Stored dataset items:
== == ==

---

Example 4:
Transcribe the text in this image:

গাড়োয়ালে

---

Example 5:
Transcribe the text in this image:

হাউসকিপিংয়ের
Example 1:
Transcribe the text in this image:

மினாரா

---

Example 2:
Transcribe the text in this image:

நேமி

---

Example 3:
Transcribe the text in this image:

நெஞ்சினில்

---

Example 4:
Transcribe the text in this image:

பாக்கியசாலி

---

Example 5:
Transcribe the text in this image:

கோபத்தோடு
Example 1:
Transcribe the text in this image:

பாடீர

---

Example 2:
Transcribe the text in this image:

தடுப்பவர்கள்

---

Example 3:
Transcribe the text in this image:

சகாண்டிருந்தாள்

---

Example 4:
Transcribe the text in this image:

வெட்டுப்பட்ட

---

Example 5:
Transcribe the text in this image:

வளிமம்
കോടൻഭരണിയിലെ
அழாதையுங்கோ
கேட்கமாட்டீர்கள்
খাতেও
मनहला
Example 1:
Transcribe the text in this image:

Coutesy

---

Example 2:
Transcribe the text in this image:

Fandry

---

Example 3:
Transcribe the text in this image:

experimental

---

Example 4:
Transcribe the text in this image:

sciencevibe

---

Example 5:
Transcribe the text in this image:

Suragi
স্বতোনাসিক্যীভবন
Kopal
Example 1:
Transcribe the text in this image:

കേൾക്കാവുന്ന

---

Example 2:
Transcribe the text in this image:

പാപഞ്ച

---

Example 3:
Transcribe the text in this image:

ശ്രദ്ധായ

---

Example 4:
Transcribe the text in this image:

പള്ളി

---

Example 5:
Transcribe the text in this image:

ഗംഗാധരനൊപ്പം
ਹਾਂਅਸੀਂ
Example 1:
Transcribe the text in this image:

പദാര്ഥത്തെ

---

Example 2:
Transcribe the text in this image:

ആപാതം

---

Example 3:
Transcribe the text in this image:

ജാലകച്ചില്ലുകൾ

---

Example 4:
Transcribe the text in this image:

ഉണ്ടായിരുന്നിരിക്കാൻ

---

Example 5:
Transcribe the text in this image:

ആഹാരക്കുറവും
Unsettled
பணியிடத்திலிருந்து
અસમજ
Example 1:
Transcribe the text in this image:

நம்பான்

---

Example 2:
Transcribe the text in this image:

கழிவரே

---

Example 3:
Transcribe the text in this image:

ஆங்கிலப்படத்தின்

== == ==

> Exercise details
The required result is a verbatim copy of all the entries.

> Written response
---

Example 4:
Transcribe the text in this image:

গাড়োয়ালে

---

Example 5:
Transcribe the text in this image:

হাউসকিপিংয়ের
Example 1:
Transcribe the text in this image:

மினாரா

---

Example 2:
Transcribe the text in this image:

நேமி

---

Example 3:
Transcribe the text in this image:

நெஞ்சினில்

---

Example 4:
Transcribe the text in this image:

பாக்கியசாலி

---

Example 5:
Transcribe the text in this image:

கோபத்தோடு
Example 1:
Transcribe the text in this image:

பாடீர

---

Example 2:
Transcribe the text in this image:

தடுப்பவர்கள்

---

Example 3:
Transcribe the text in this image:

சகாண்டிருந்தாள்

---

Example 4:
Transcribe the text in this image:

வெட்டுப்பட்ட

---

Example 5:
Transcribe the text in this image:

வளிமம்
കോടൻഭരണിയിലെ
அழாதையுங்கோ
கேட்கமாட்டீர்கள்
খাতেও
मनहला
Example 1:
Transcribe the text in this image:

Coutesy

---

Example 2:
Transcribe the text in this image:

Fandry

---

Example 3:
Transcribe the text in this image:

experimental

---

Example 4:
Transcribe the text in this image:

sciencevibe

---

Example 5:
Transcribe the text in this image:

Suragi
স্বতোনাসিক্যীভবন
Kopal
Example 1:
Transcribe the text in this image:

കേൾക്കാവുന്ന

---

Example 2:
Transcribe the text in this image:

പാപഞ്ച

---

Example 3:
Transcribe the text in this image:

ശ്രദ്ധായ

---

Example 4:
Transcribe the text in this image:

പള്ളി

---

Example 5:
Transcribe the text in this image:

ഗംഗാധരനൊപ്പം
ਹਾਂਅਸੀਂ
Example 1:
Transcribe the text in this image:

പദാര്ഥത്തെ

---

Example 2:
Transcribe the text in this image:

ആപാതം

---

Example 3:
Transcribe the text in this image:

ജാലകച്ചില്ലുകൾ

---

Example 4:
Transcribe the text in this image:

ഉണ്ടായിരുന്നിരിക്കാൻ

---

Example 5:
Transcribe the text in this image:

ആഹാരക്കുറവും
Unsettled
பணியிடத்திலிருந்து
અસમજ
Example 1:
Transcribe the text in this image:

நம்பான்

---

Example 2:
Transcribe the text in this image:

கழிவரே

---

Example 3:
Transcribe the text in this image:

ஆங்கிலப்படத்தின்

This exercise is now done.